Qatar under the wise leadership of Amir H H Sheikh Tamim bin Hamad Al Thani is continuing its march towards achieving goals of diversification of economy unabated and different measures including necessary pieces of legislations introduced by the government in the recent past will definitely boost foreign investments in the country.
Free economic zones, new property ownership rights for expatriates, relaxing rules for investment of non-Qatari capital in country’s economy, development of region’s most-advanced Hamad Port and many such measures have already started attracting foreign investors.
The Cabinet in its meeting held last week took the necessary measures to issue a draft law regulating the non-Qatari capital in the economic activity, after it reviewed the recommendation of the Advisory Council.

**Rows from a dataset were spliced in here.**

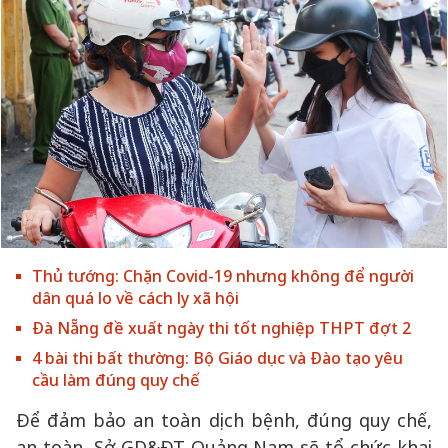
Thủ tướng: Chặn Covid-19 nhưng không để người
dân quá lo về cách ly xã hội
Đà Nẵng đề xuất ngày thi tốt nghiệp THPT đợt 2
4 bài thi bất thường: Bộ Giáo dục và Đào tạo yêu
cầu làm đúng quy chế
Để đảm bảo an toàn dịch bệnh, đúng quy chế,
an toàn, Sở GD&ĐT Quảng Nam sẽ tổ chức khai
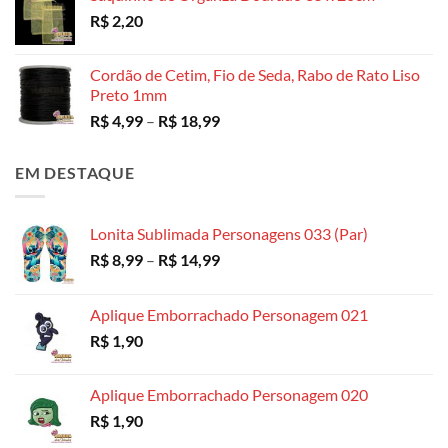
R$
2,20
R$ 3,49
através
R$ 130,00
Cordão de Cetim, Fio de Seda, Rabo de Rato Liso
Preto 1mm
Faixa
R$
4,99
–
R$
18,99
de
preço:
EM DESTAQUE
R$ 4,99
através
R$ 18,99
Lonita Sublimada Personagens 033 (Par)
Faixa
R$
8,99
–
R$
14,99
de
preço:
Aplique Emborrachado Personagem 021
R$ 8,99
R$
1,90
através
R$ 14,99
Aplique Emborrachado Personagem 020
R$
1,90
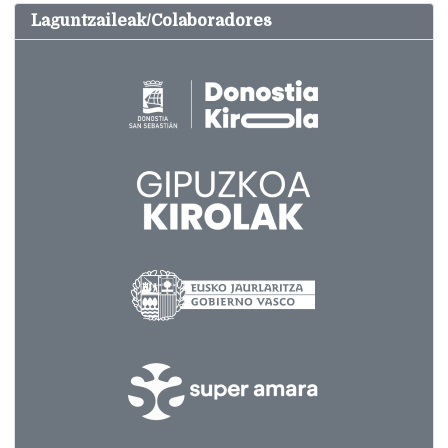
Laguntzaileak/Colaboradores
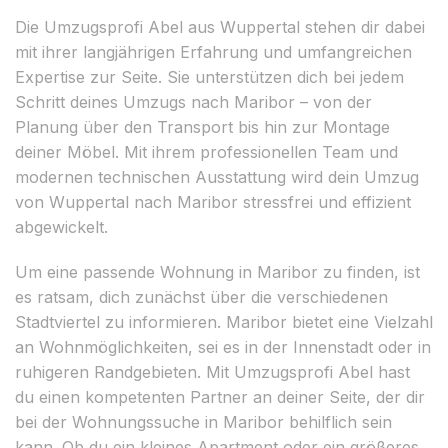
Die Umzugsprofi Abel aus Wuppertal stehen dir dabei
mit ihrer langjährigen Erfahrung und umfangreichen
Expertise zur Seite. Sie unterstützen dich bei jedem
Schritt deines Umzugs nach Maribor – von der
Planung über den Transport bis hin zur Montage
deiner Möbel. Mit ihrem professionellen Team und
modernen technischen Ausstattung wird dein Umzug
von Wuppertal nach Maribor stressfrei und effizient
abgewickelt.
Um eine passende Wohnung in Maribor zu finden, ist
es ratsam, dich zunächst über die verschiedenen
Stadtviertel zu informieren. Maribor bietet eine Vielzahl
an Wohnmöglichkeiten, sei es in der Innenstadt oder in
ruhigeren Randgebieten. Mit Umzugsprofi Abel hast
du einen kompetenten Partner an deiner Seite, der dir
bei der Wohnungssuche in Maribor behilflich sein
kann. Ob du ein kleines Apartment oder ein größeres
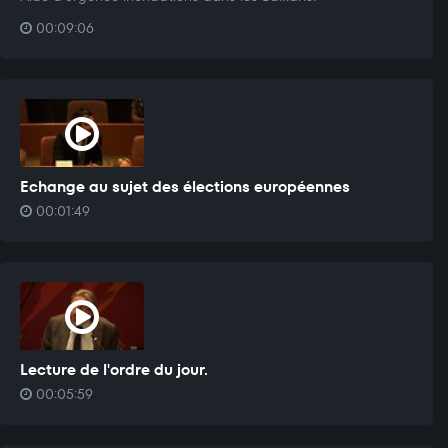
00:09:06
Echange au sujet des élections européennes
00:01:49
Lecture de l'ordre du jour.
00:05:59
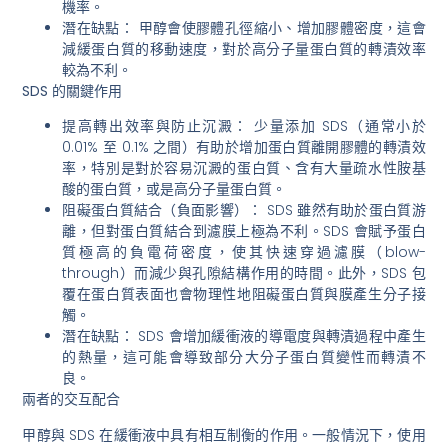
機率。
潛在缺點：
甲醇會使膠體孔徑縮小、增加膠體密度，這會
減緩蛋白質的移動速度，對於高分子量蛋白質的轉漬效率
較為不利。
SDS 的關鍵作用
提高轉出效率與防止沉澱：
少量添加 SDS（通常小於
0.01% 至 0.1% 之間）有助於增加蛋白質離開膠體的轉漬效
率，特別是對於容易沉澱的蛋白質、含有大量疏水性胺基
酸的蛋白質，或是高分子量蛋白質。
阻礙蛋白質結合（負面影響）：
SDS 雖然有助於蛋白質游
離，但對蛋白質結合到濾膜上極為不利。SDS 會賦予蛋白
質極高的負電荷密度，使其快速穿過濾膜（blow-
through）而減少與孔隙結構作用的時間。此外，SDS 包
覆在蛋白質表面也會物理性地阻礙蛋白質與膜產生分子接
觸。
潛在缺點：
SDS 會增加緩衝液的導電度與轉漬過程中產生
的熱量，這可能會導致部分大分子蛋白質變性而轉漬不
良。
兩者的交互配合
甲醇與 SDS 在緩衝液中具有相互制衡的作用。一般情況下，使用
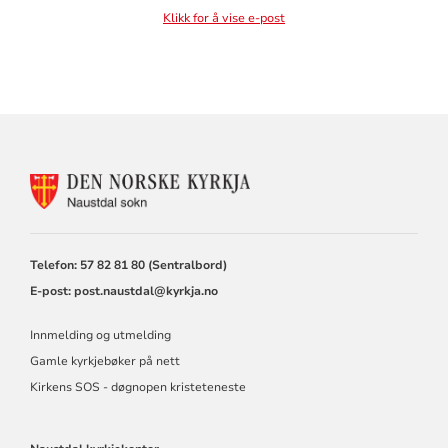
Klikk for å vise e-post
KONTAKTINFORMASJON
FOR
NAUSTDAL
SOKN
Telefon: 57 82 81 80 (Sentralbord)
E-post:
post.naustdal@kyrkja.no
Innmelding og utmelding
Gamle kyrkjebøker på nett
Kirkens SOS - døgnopen kristeteneste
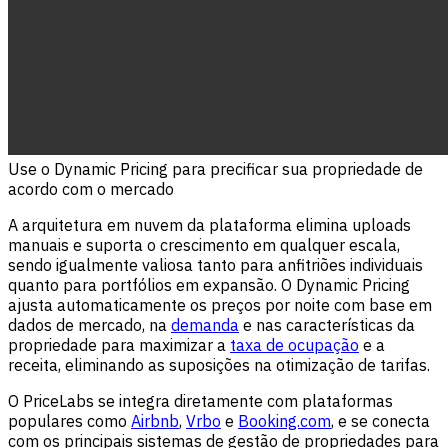
Use o Dynamic Pricing para precificar sua propriedade de
acordo com o mercado
A arquitetura em nuvem da plataforma elimina uploads
manuais e suporta o crescimento em qualquer escala,
sendo igualmente valiosa tanto para anfitriões individuais
quanto para portfólios em expansão. O Dynamic Pricing
ajusta automaticamente os preços por noite com base em
dados de mercado, na
demanda
e nas características da
propriedade para maximizar a
taxa de ocupação
e a
receita, eliminando as suposições na otimização de tarifas.
O PriceLabs se integra diretamente com plataformas
populares como
Airbnb
,
Vrbo
e
Booking.com
, e se conecta
com os principais sistemas de gestão de propriedades para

The draft law was prepared to replace Law No. (13) of 2000 regulating the investment of non-Qatari capital in economic activity. Under the provisions of the draft law, non-Qatari investors may invest in all economic sectors up to (100 percent) of the capital, and they may own no more than (49 percent) of the share capital of Qatari listed companies on Qatar Exchange, after the approval of the Ministry of Economy and Commerce on the percentage proposed in the Company’s memorandum of association and articles of association.
Meanwhile, few days ago Qatar has been ranked fifth in economic performance, according to the World Competitiveness Yearbook 2018. The International Institute for Management Development’s yearbook also rated Qatar at position 10 globally for government efficiency, 13 for business efficiency and maintained its ranking at 38 for infrastructure. According to the yearbook, Qatar ranked 14 out of 63 mostly high-income countries, which confirms Qatar’s strong performance across various fields.
Apart from taking measures regarding issuance of draft law pertaining to non-Qatari capital’s investment in economic activities of the country, the Cabinet in April this year also gave nod to a draft law on the regulation of ownership and usage of properties by non-Qataris in the country and the matter was referred to the Advisory Council. Under the terms of the draft law, non-Qataris may own and use properties in Qatar “in accordance with conditions specified by a decision of the Cabinet and based on suggestions of the commission for regulating non-Qatari ownership and use of real estate”. Provisions of the draft law will apply to “land space, buildings and residential units, as well as detachment units in residential complexes.”
By introducing new laws meant to facilitate and protect foreign investors and creating an investment friendly eco-system, Qatar will achieve economic diversification goals sooner rather than later.